Here I plot (normalized) counts for g1 together with (normalized) mu values
op <- par(mfrow=c(1,2))
plotCounts(de, gene=1, intgroup="group", pc=0.5, main="By group fits for g1")
points(colData(de)$group, assay(de, "mu")[1,]/sizeFactors(de)+0.5, type="h")
##
plotCounts(de2, gene=1, intgroup="group", pc=0.5, main="factor interaction fits for g1")
points(colData(de2)$group, assay(de2, "mu")[1,]/sizeFactors(de2)+0.5, type="h")
par(op)
What we can see, that in the case of individual groups the for created small value of mu for NT.A group, while the factor interaction was constrained giving normalized mu fit around 0.1
assay(de, "mu")[1,]/sizeFactors(de)
## [1] 1.901766e-05 1.901766e-05 1.901766e-05 2.569091e+00 2.569091e+00 2.569091e+00 3.400778e+01 3.400778e+01 3.400778e+01 3.400778e+01 3.400778e+01 3.400778e+01 3.400778e+01 4.320288e+01 4.320288e+01 4.320288e+01 4.320288e+01
33 [18] 4.320288e+01 4.320288e+01 4.320288e+01
assay(de2, "mu")[1,]/sizeFactors(de2)
## [1] 0.1012012 0.1012012 0.1012012 2.5691565 2.5691565 2.5691565 34.0054435 34.0054435 34.0054435 34.0054435 34.0054435 34.0054435 34.0054435 ## 43.2061381 43.2061381 43.2061381 43.2061381 43.2061381 43.2061381 43.2061381
Actually, further study shows, that there is minmu parameter for DESeq, and setting it to the small value allows to reproduce the "by group" result from "factor interaction" approach
de2_smallmu <- DESeq(de2, minmu=1e-6)
assay(de2_smallmu, "mu")[1,]/sizeFactors(de2_smallmu)
However, it does not work another way around -- fitting the "by group" model with large minmu does not change anything (this is expected, as far as 0.5 is the default value for minmu).
de_largemu <- DESeq(de, minmu=0.5)
assay(de_largemu, "mu")[1,]/sizeFactors(de_largemu)
In my understanding, the fit in the "by group" formula does something wrong in this case. Note, that this result is stable over several versions of R/Bioconductor.
Note also, that adding 0 to prevent intercept in formulas does not change the fits.

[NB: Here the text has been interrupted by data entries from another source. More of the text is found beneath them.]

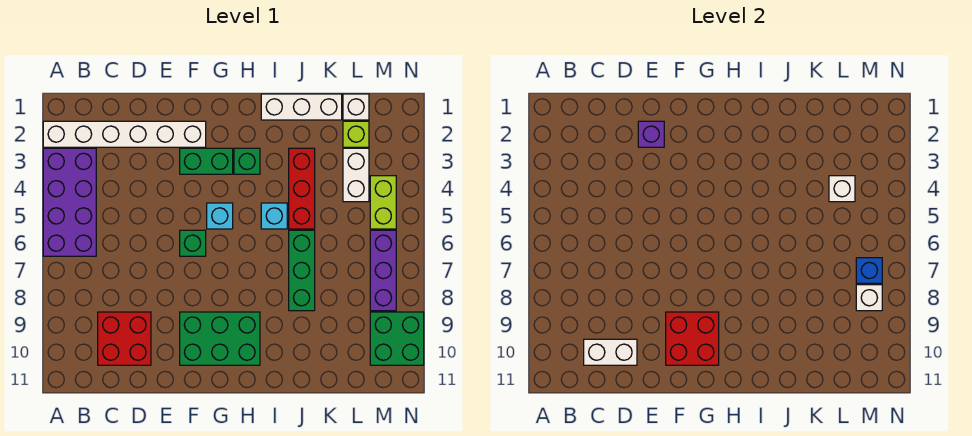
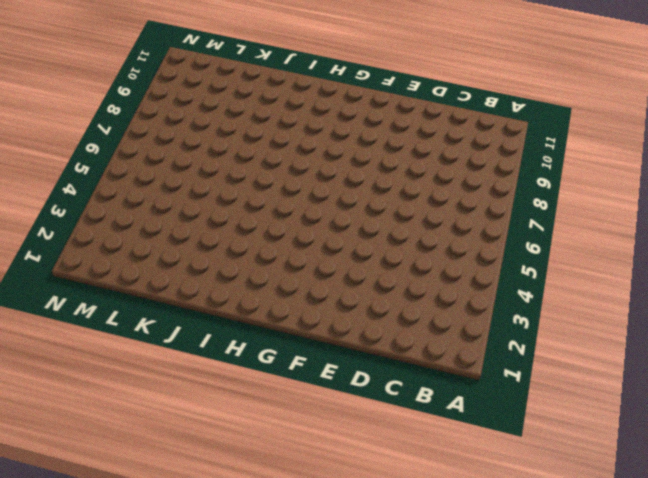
none -> white brick A2:F2 level 1
none -> purple brick A3:B6 level 1
none -> red brick C9:D10 level 1

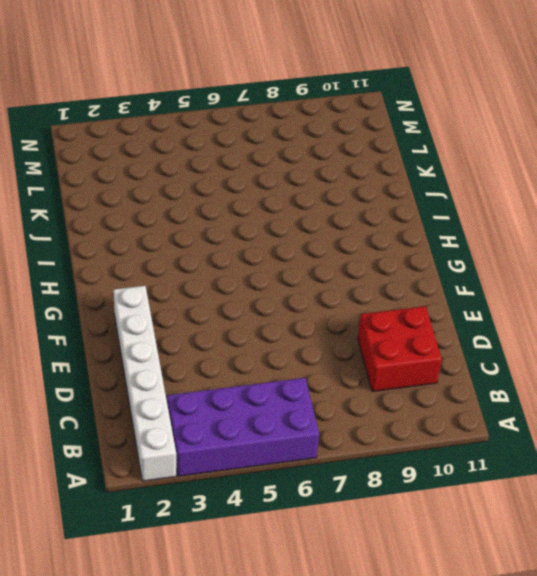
none -> green brick F3:G3 level 1
none -> green brick F6 level 1
none -> green brick F9:H10 level 1

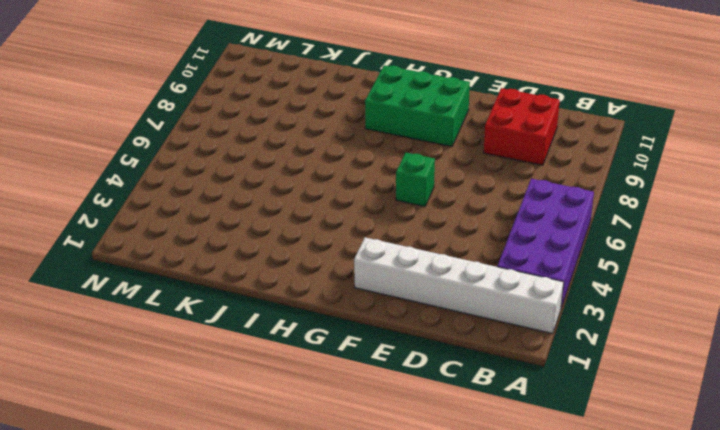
none -> green brick F3:G3 level 1
none -> cyan brick G5 level 1
none -> green brick H3 level 1

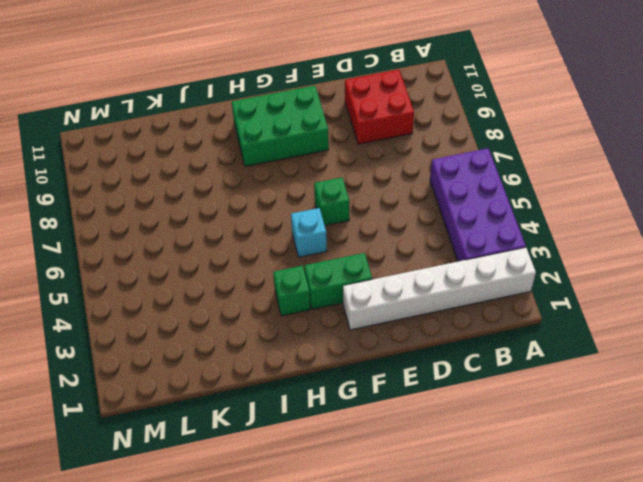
none -> white brick I1:K1 level 1
none -> cyan brick I5 level 1
none -> red brick J3:J5 level 1

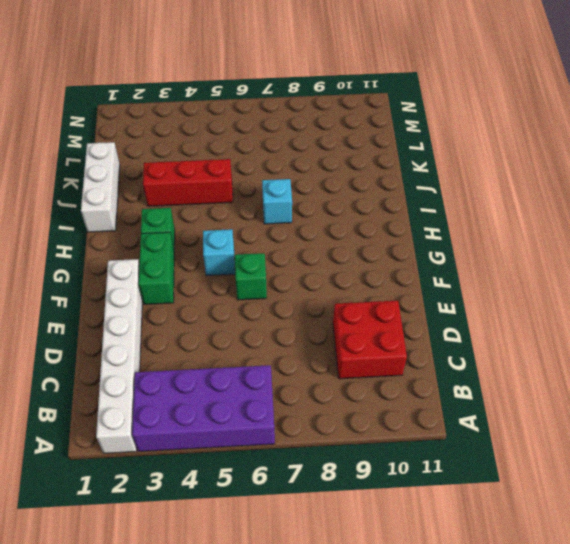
cyan brick I7 level 1 -> cyan brick I5 level 1
none -> green brick F9:H10 level 1
none -> green brick J6:J8 level 1
none -> white brick L1 level 1

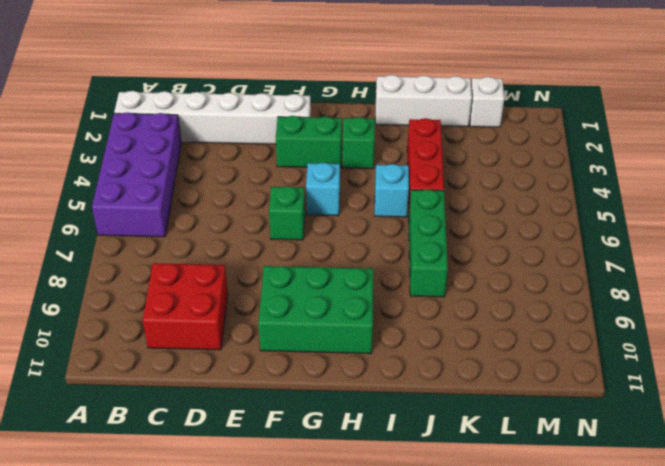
none -> lime brick L2 level 1
none -> white brick L3:L4 level 1
none -> lime brick M4:M5 level 1

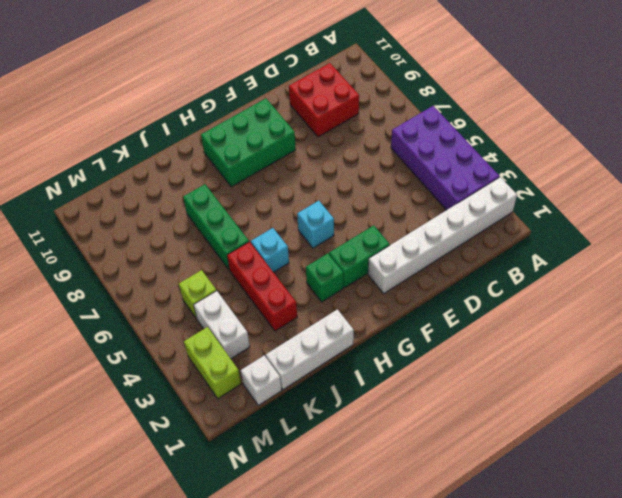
lime brick L5 level 1 -> lime brick L2 level 1
lime brick M2:M3 level 1 -> lime brick M4:M5 level 1
none -> green brick F6 level 1
none -> purple brick M6:M8 level 1
none -> green brick M9:N10 level 1

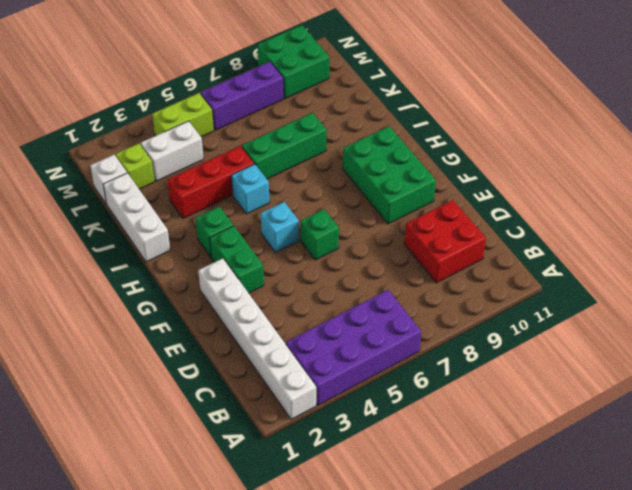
none -> white brick C10:D10 level 2
none -> purple brick E2 level 2
none -> red brick F9:G10 level 2

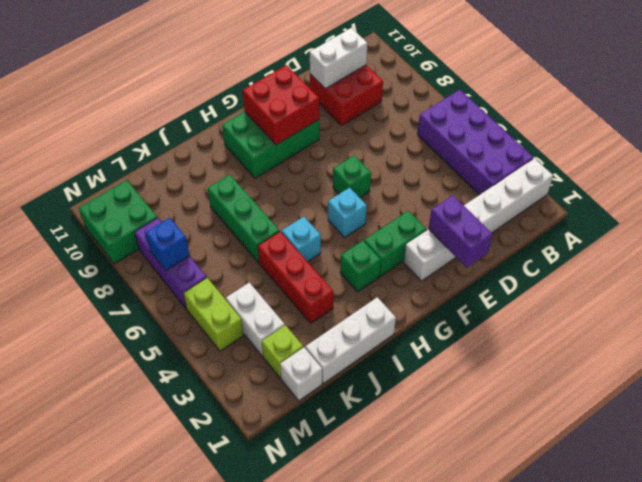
purple brick E1:E2 level 2 -> purple brick E2 level 2
none -> white brick L4 level 2
none -> white brick M8 level 2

Any ideas what causes this behaviour? The results obtained in "factor interaction" approach are the ones that seem biologically relevant for me, while "by group" approach gives "g1" as an artefact. For the current project I am continuing with "factor interaction", but it is a bit uncomfortable to know that sometimes genes with zerop expression in one condition give rise to artefacts.
sessionInfo( )

Yes, sure, the problem is caused by 0 expression in one condition. I was just under the impression, based on documentation, that
minmuparameter gives (more or less, up to size factors) the lower bound on the fitted expression values, which it evidently does not do for some designs...Bounding the fit for 0 expressed genes sounds reasonable -- basically, 0 for a gene in all samples of one condition means "small" expression -- and defining "small" by a largest value for the negative binomial expectation, that would still reasonably lead to 0 counts in several samples is conservative enough. This seems better than just throwing away all genes that are not expressed in one of the conditions.